Les statues meurent aussi. Le titre du film d’Alain Resnais, Chris Marker et Ghislain Cloquet (1953) fait soudainement écho à l’actualité, qui a récemment vu des sculptures, dans l’espace public, dégradées, voire déboulonnées. Aux États-Unis, dans le sillage de la contestation portée par le mouvement Black Lives Matter après la mort de George Floyd, victime de la violence policière le 25 mai dernier à Minneapolis (Minnesota), des manifestants s’en sont pris à des monuments glorifiant, à leurs yeux, la mémoire de l’oppresseur. Des figures statufiées de généraux fédérés ont été souillées, Christophe Colomb décapité. À Bristol (Angleterre), Edward Colston, bienfaiteur de la ville, qui fit fortune avec la traite négrière, a été précipité dans les eaux du port. En Belgique, une pétition intitulée «Réparons l’histoire» a exigé le retrait par la Ville de Bruxelles de tous les monuments dédiés à Léopold II, roi des Belges connu pour avoir mis en place un régime colonial brutal au Congo. À Anvers, une statue du monarque a été dévissée de son piédestal.
Auparavant, en Martinique, des monuments à l’effigie de Victor Schœlcher ont, eux aussi, été endommagés. Le promoteur de l’abolition de l’esclavage en 1848 est accusé d’avoir été « favorable à l’indemnisation des colons ». Les louanges tressées au député blanc occulteraient les révoltes des esclaves noirs. Jean-Baptiste Colbert, instigateur du Code noir, est tout autant dans le collimateur.
« À l’américaine »
De tels actes divisent. Ceux qui mettent à terre ces symboles honnis les considèrent comme une forme de réparation, l’expression d’une légitime colère. À l’opposé, des voix s’élèvent, choquées, pour rappeler que l’on ne réécrit pas l’histoire. Vandaliser ces sculptures, qui sont aussi des œuvres d’art et du patrimoine, équivaut à vouloir faire table rase du passé en le jugeant, de manière anachronique, avec notre regard actuel. S’attaquer au bronze ou à la pierre, c’est oublier la complexité de l’histoire ; effacer ses traces, ouvrir la porte à un négationnisme futur. Enfin, d’aucuns dénoncent la menace du communautarisme, en rupture avec les valeurs de la République indivisible et laïque, et la remise en cause de l’universalisme par une racialisation « à l’américaine ».

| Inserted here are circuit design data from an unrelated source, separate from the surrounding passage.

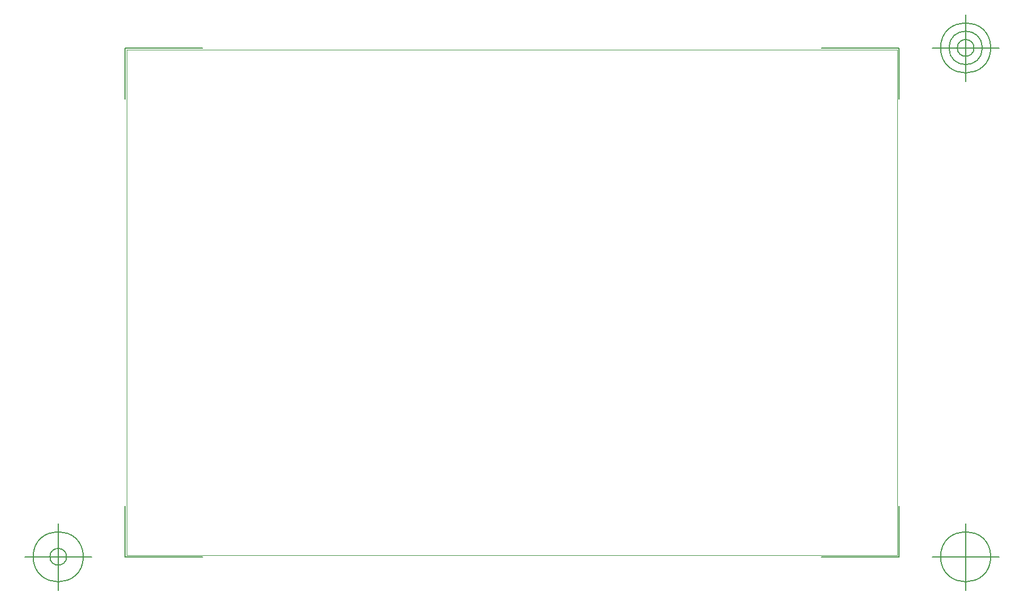
<source format=gbr>
G04 Generated by Ultiboard 14.2 *
%FSLAX24Y24*%
%MOIN*%

%ADD10C,0.0001*%
%ADD11C,0.0001*%
%ADD12C,0.0050*%


G04 ColorRGB 00FFFF for the following layer *
%LNBoard Outline*%
%LPD*%
G54D10*
G54D11*
X-17600Y0D02*
X-62992Y0D01*
X-62992Y29800D01*
X-17600Y29800D01*
X-17600Y0D01*
G54D12*
X-17500Y-100D02*
X-17500Y2900D01*
X-17500Y-100D02*
X-22059Y-100D01*
X-63092Y-100D02*
X-58533Y-100D01*
X-63092Y-100D02*
X-63092Y2900D01*
X-63092Y29900D02*
X-63092Y26900D01*
X-63092Y29900D02*
X-58533Y29900D01*
X-17500Y29900D02*
X-22059Y29900D01*
X-17500Y29900D02*
X-17500Y26900D01*
X-15531Y-100D02*
X-11594Y-100D01*
X-13563Y-2069D02*
X-13563Y1869D01*
X-12087Y-100D02*
G75*
D01*
G02X-12087Y-100I-1476J0*
G01*
X-65061Y-100D02*
X-68998Y-100D01*
X-67029Y-2069D02*
X-67029Y1869D01*
X-65553Y-100D02*
G75*
D01*
G02X-65553Y-100I-1476J0*
G01*
X-66537Y-100D02*
G75*
D01*
G02X-66537Y-100I-492J0*
G01*
X-15531Y29900D02*
X-11594Y29900D01*
X-13563Y27931D02*
X-13563Y31869D01*
X-12087Y29900D02*
G75*
D01*
G02X-12087Y29900I-1476J0*
G01*
X-12579Y29900D02*
G75*
D01*
G02X-12579Y29900I-984J0*
G01*
X-13071Y29900D02*
G75*
D01*
G02X-13071Y29900I-492J0*
G01*

M02*

</source>
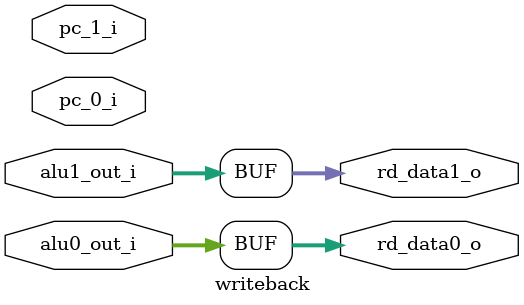
<source format=v>
module writeback
(
    input [31:0] alu0_out_i,
    input [31:0] alu1_out_i,

    input [31:0] pc_0_i,
    input [31:0] pc_1_i,

    output [31:0] rd_data0_o,
    output [31:0] rd_data1_o

);

    assign rd_data0_o = alu0_out_i;
    assign rd_data1_o = alu1_out_i;

endmodule

</source>
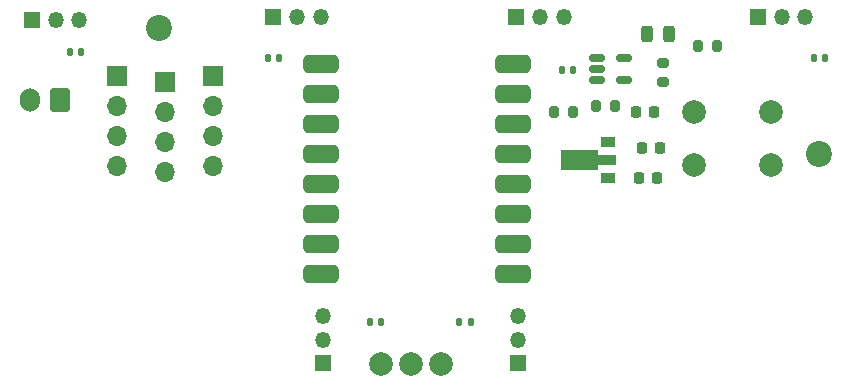
<source format=gbr>
%TF.GenerationSoftware,KiCad,Pcbnew,7.0.7*%
%TF.CreationDate,2024-08-10T15:19:48-05:00*%
%TF.ProjectId,LASK5,4c41534b-352e-46b6-9963-61645f706362,rev?*%
%TF.SameCoordinates,Original*%
%TF.FileFunction,Soldermask,Top*%
%TF.FilePolarity,Negative*%
%FSLAX46Y46*%
G04 Gerber Fmt 4.6, Leading zero omitted, Abs format (unit mm)*
G04 Created by KiCad (PCBNEW 7.0.7) date 2024-08-10 15:19:48*
%MOMM*%
%LPD*%
G01*
G04 APERTURE LIST*
G04 Aperture macros list*
%AMRoundRect*
0 Rectangle with rounded corners*
0 $1 Rounding radius*
0 $2 $3 $4 $5 $6 $7 $8 $9 X,Y pos of 4 corners*
0 Add a 4 corners polygon primitive as box body*
4,1,4,$2,$3,$4,$5,$6,$7,$8,$9,$2,$3,0*
0 Add four circle primitives for the rounded corners*
1,1,$1+$1,$2,$3*
1,1,$1+$1,$4,$5*
1,1,$1+$1,$6,$7*
1,1,$1+$1,$8,$9*
0 Add four rect primitives between the rounded corners*
20,1,$1+$1,$2,$3,$4,$5,0*
20,1,$1+$1,$4,$5,$6,$7,0*
20,1,$1+$1,$6,$7,$8,$9,0*
20,1,$1+$1,$8,$9,$2,$3,0*%
%AMFreePoly0*
4,1,9,3.862500,-0.866500,0.737500,-0.866500,0.737500,-0.450000,-0.737500,-0.450000,-0.737500,0.450000,0.737500,0.450000,0.737500,0.866500,3.862500,0.866500,3.862500,-0.866500,3.862500,-0.866500,$1*%
G04 Aperture macros list end*
%ADD10RoundRect,0.140000X-0.140000X-0.170000X0.140000X-0.170000X0.140000X0.170000X-0.140000X0.170000X0*%
%ADD11R,1.300000X0.900000*%
%ADD12FreePoly0,180.000000*%
%ADD13RoundRect,0.150000X-0.512500X-0.150000X0.512500X-0.150000X0.512500X0.150000X-0.512500X0.150000X0*%
%ADD14R,1.350000X1.350000*%
%ADD15O,1.350000X1.350000*%
%ADD16C,2.200000*%
%ADD17C,2.000000*%
%ADD18R,1.700000X1.700000*%
%ADD19O,1.700000X1.700000*%
%ADD20RoundRect,0.381000X-1.119000X-0.381000X1.119000X-0.381000X1.119000X0.381000X-1.119000X0.381000X0*%
%ADD21RoundRect,0.200000X-0.200000X-0.275000X0.200000X-0.275000X0.200000X0.275000X-0.200000X0.275000X0*%
%ADD22RoundRect,0.225000X-0.225000X-0.250000X0.225000X-0.250000X0.225000X0.250000X-0.225000X0.250000X0*%
%ADD23RoundRect,0.243750X-0.243750X-0.456250X0.243750X-0.456250X0.243750X0.456250X-0.243750X0.456250X0*%
%ADD24RoundRect,0.200000X0.275000X-0.200000X0.275000X0.200000X-0.275000X0.200000X-0.275000X-0.200000X0*%
%ADD25RoundRect,0.250000X0.600000X0.750000X-0.600000X0.750000X-0.600000X-0.750000X0.600000X-0.750000X0*%
%ADD26O,1.700000X2.000000*%
G04 APERTURE END LIST*
D10*
%TO.C,C2*%
X122484000Y-71120000D03*
X123444000Y-71120000D03*
%TD*%
D11*
%TO.C,U1*%
X168066000Y-81764000D03*
D12*
X167978500Y-80264000D03*
D11*
X168066000Y-78764000D03*
%TD*%
D10*
%TO.C,C6*%
X155476000Y-93980000D03*
X156436000Y-93980000D03*
%TD*%
D13*
%TO.C,U2*%
X167132000Y-71628000D03*
X167132000Y-72578000D03*
X167132000Y-73528000D03*
X169407000Y-73528000D03*
X169407000Y-71628000D03*
%TD*%
D14*
%TO.C,H2*%
X139732000Y-68167600D03*
D15*
X141732000Y-68167600D03*
X143732000Y-68167600D03*
%TD*%
D14*
%TO.C,H6*%
X160419000Y-97463600D03*
D15*
X160419000Y-95463600D03*
X160419000Y-93463600D03*
%TD*%
D16*
%TO.C,H8*%
X130048000Y-69088000D03*
%TD*%
D17*
%TO.C,SW2*%
X175364000Y-76200000D03*
X181864000Y-76200000D03*
X175364000Y-80700000D03*
X181864000Y-80700000D03*
%TD*%
D18*
%TO.C,J3*%
X126492000Y-73152000D03*
D19*
X126492000Y-75692000D03*
X126492000Y-78232000D03*
X126492000Y-80772000D03*
%TD*%
D10*
%TO.C,C5*%
X147884000Y-93980000D03*
X148844000Y-93980000D03*
%TD*%
%TO.C,C4*%
X139248000Y-71628000D03*
X140208000Y-71628000D03*
%TD*%
D20*
%TO.C,U3*%
X160012000Y-89916000D03*
X160012000Y-87376000D03*
X160012000Y-84836000D03*
X160012000Y-82296000D03*
X160012000Y-79756000D03*
X143772000Y-72136000D03*
X143772000Y-74676000D03*
X143772000Y-77216000D03*
X143772000Y-79756000D03*
X143772000Y-82296000D03*
X143772000Y-84836000D03*
X143772000Y-87376000D03*
X143772000Y-89916000D03*
X160012000Y-72136000D03*
X160012000Y-74676000D03*
X160012000Y-77216000D03*
%TD*%
D21*
%TO.C,R4*%
X163450000Y-76200000D03*
X165100000Y-76200000D03*
%TD*%
D10*
%TO.C,C3*%
X185476000Y-71628000D03*
X186436000Y-71628000D03*
%TD*%
D22*
%TO.C,C8*%
X170929000Y-79248000D03*
X172479000Y-79248000D03*
%TD*%
%TO.C,C9*%
X170421000Y-76200000D03*
X171971000Y-76200000D03*
%TD*%
D17*
%TO.C,SW1*%
X153924000Y-97536000D03*
X151384000Y-97536000D03*
X148844000Y-97536000D03*
%TD*%
D14*
%TO.C,H4*%
X180753000Y-68167600D03*
D15*
X182753000Y-68167600D03*
X184753000Y-68167600D03*
%TD*%
D21*
%TO.C,R1*%
X175642000Y-70612000D03*
X177292000Y-70612000D03*
%TD*%
D16*
%TO.C,H7*%
X185928000Y-79756000D03*
%TD*%
D23*
%TO.C,D1*%
X171353000Y-69596000D03*
X173228000Y-69596000D03*
%TD*%
D24*
%TO.C,R2*%
X172720000Y-73660000D03*
X172720000Y-72010000D03*
%TD*%
D18*
%TO.C,J4*%
X130556000Y-73660000D03*
D19*
X130556000Y-76200000D03*
X130556000Y-78740000D03*
X130556000Y-81280000D03*
%TD*%
D21*
%TO.C,R3*%
X167006000Y-75692000D03*
X168656000Y-75692000D03*
%TD*%
D25*
%TO.C,J5*%
X121646000Y-75191500D03*
D26*
X119146000Y-75191500D03*
%TD*%
D10*
%TO.C,C1*%
X164140000Y-72644000D03*
X165100000Y-72644000D03*
%TD*%
D14*
%TO.C,H5*%
X143919000Y-97463600D03*
D15*
X143919000Y-95463600D03*
X143919000Y-93463600D03*
%TD*%
D14*
%TO.C,H1*%
X119285000Y-68398600D03*
D15*
X121285000Y-68398600D03*
X123285000Y-68398600D03*
%TD*%
D14*
%TO.C,H3*%
X160306000Y-68167600D03*
D15*
X162306000Y-68167600D03*
X164306000Y-68167600D03*
%TD*%
D22*
%TO.C,C7*%
X170662000Y-81788000D03*
X172212000Y-81788000D03*
%TD*%
D18*
%TO.C,J1*%
X134620000Y-73152000D03*
D19*
X134620000Y-75692000D03*
X134620000Y-78232000D03*
X134620000Y-80772000D03*
%TD*%
M02*

</source>
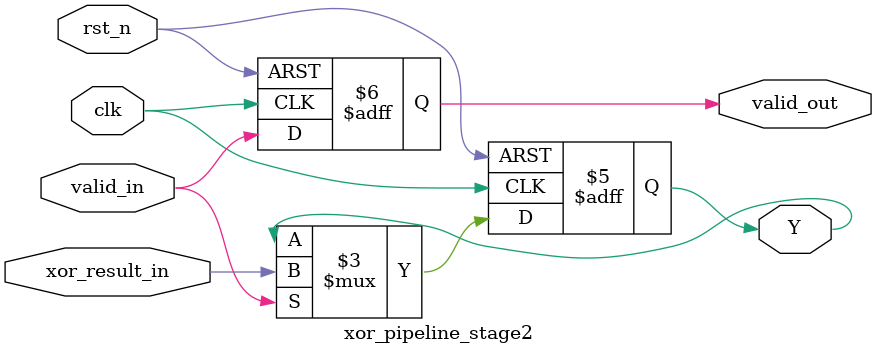
<source format=sv>
module xor2_16 (
    input wire A, B,
    input wire clk, rst_n,  // 添加复位信号
    input wire valid_in,    // 输入有效信号
    output wire valid_out,  // 输出有效信号
    output wire Y,
    output wire ready       // 流水线就绪信号
);
    // 流水线阶段信号
    wire stage1_valid, stage2_valid;
    wire stage1_xor_result;
    
    // 实例化流水线子模块
    xor_pipeline_stage1 stage1 (
        .clk(clk),
        .rst_n(rst_n),
        .A(A),
        .B(B),
        .valid_in(valid_in),
        .valid_out(stage1_valid),
        .xor_result(stage1_xor_result),
        .ready(ready)
    );
    
    xor_pipeline_stage2 stage2 (
        .clk(clk),
        .rst_n(rst_n),
        .valid_in(stage1_valid),
        .xor_result_in(stage1_xor_result),
        .valid_out(valid_out),
        .Y(Y)
    );
endmodule

// 第一级流水线 - 执行异或逻辑
module xor_pipeline_stage1 (
    input wire clk, rst_n,
    input wire A, B,
    input wire valid_in,
    output reg valid_out,
    output reg xor_result,
    output wire ready
);
    // 流水线控制逻辑
    assign ready = 1'b1;  // 本例中流水线始终就绪
    
    // 流水线第一级寄存器
    always @(posedge clk or negedge rst_n) begin
        if (!rst_n) begin
            valid_out <= 1'b0;
            xor_result <= 1'b0;
        end else begin
            valid_out <= valid_in;
            if (valid_in) begin
                xor_result <= A ^ B;  // 执行异或运算并寄存结果
            end
        end
    end
endmodule

// 第二级流水线 - 输出寄存器逻辑
module xor_pipeline_stage2 (
    input wire clk, rst_n,
    input wire valid_in,
    input wire xor_result_in,
    output reg valid_out,
    output reg Y
);
    // 流水线第二级寄存器
    always @(posedge clk or negedge rst_n) begin
        if (!rst_n) begin
            valid_out <= 1'b0;
            Y <= 1'b0;
        end else begin
            valid_out <= valid_in;
            if (valid_in) begin
                Y <= xor_result_in;  // 输出最终结果
            end
        end
    end
endmodule
</source>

Le président Emmanuel Macron, lors de son allocution télévisée du 14 juin, a fermement condamné ces actes : « La République n’effacera aucune trace ni aucun nom de son histoire. Elle n’oubliera aucune de ses œuvres, elle ne déboulonnera pas de statues. Nous devons plutôt lucidement regarder ensemble toute notre histoire, toutes nos mémoires, notre rapport à l’Afrique en particulier, pour bâtir un présent et un avenir possible… Avec une volonté de vérité et en aucun cas de revisiter ou de nier ce que nous sommes. » De la Révolution française à la chute des dictatures, abattre des statues n’est pas neuf. Jadis signes d’un changement de régime, ces actes revendicatifs entendent aujourd’hui faire bouger les lignes. Comment construire un présent et un avenir commun sans s’affranchir du poids d’un passé colonial, qui fait trop souvent encore le lit du racisme et de l’inégalité des chances ? Comment faire nation et rassembler à l’heure des fractures communautaires ? Un enjeu essentiel, auquel la société française doit à son tour, et urgemment, apporter des réponses. Au risque que d’autres têtes ne tombent.